--- INFORMATION PROVIDED Enclosed Below ---

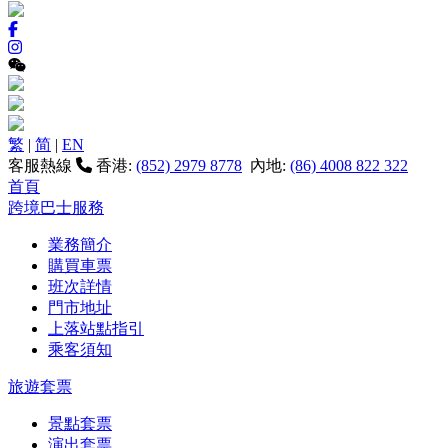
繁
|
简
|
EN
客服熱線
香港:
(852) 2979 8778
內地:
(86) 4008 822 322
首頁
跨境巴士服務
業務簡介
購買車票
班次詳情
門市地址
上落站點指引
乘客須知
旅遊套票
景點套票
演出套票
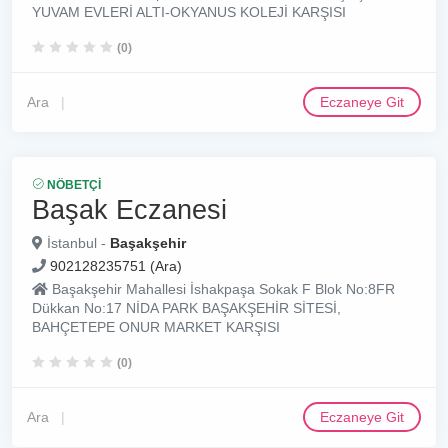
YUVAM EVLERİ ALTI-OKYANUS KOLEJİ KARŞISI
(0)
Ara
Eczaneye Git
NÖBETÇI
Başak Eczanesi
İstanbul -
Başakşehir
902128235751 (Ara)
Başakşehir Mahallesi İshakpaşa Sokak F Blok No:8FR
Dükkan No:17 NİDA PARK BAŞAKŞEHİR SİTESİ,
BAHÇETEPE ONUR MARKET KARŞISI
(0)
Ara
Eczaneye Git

--- End of Enclosed INFORMATION PROVIDED ---

**BRIEF**
Copy the lines above between the one holding "(852) 2979 8778" and the one holding "Başakşehir Mahallesi İshakpaşa", inclusive. Drop the pictures.

**WORKED SOLUTION**
(852) 2979 8778
內地:
(86) 4008 822 322
首頁
跨境巴士服務
業務簡介
購買車票
班次詳情
門市地址
上落站點指引
乘客須知
旅遊套票
景點套票
演出套票
YUVAM EVLERİ ALTI-OKYANUS KOLEJİ KARŞISI
(0)
Ara
Eczaneye Git
NÖBETÇI
Başak Eczanesi
İstanbul -
Başakşehir
902128235751 (Ara)
Başakşehir Mahallesi İshakpaşa Sokak F Blok No:8FR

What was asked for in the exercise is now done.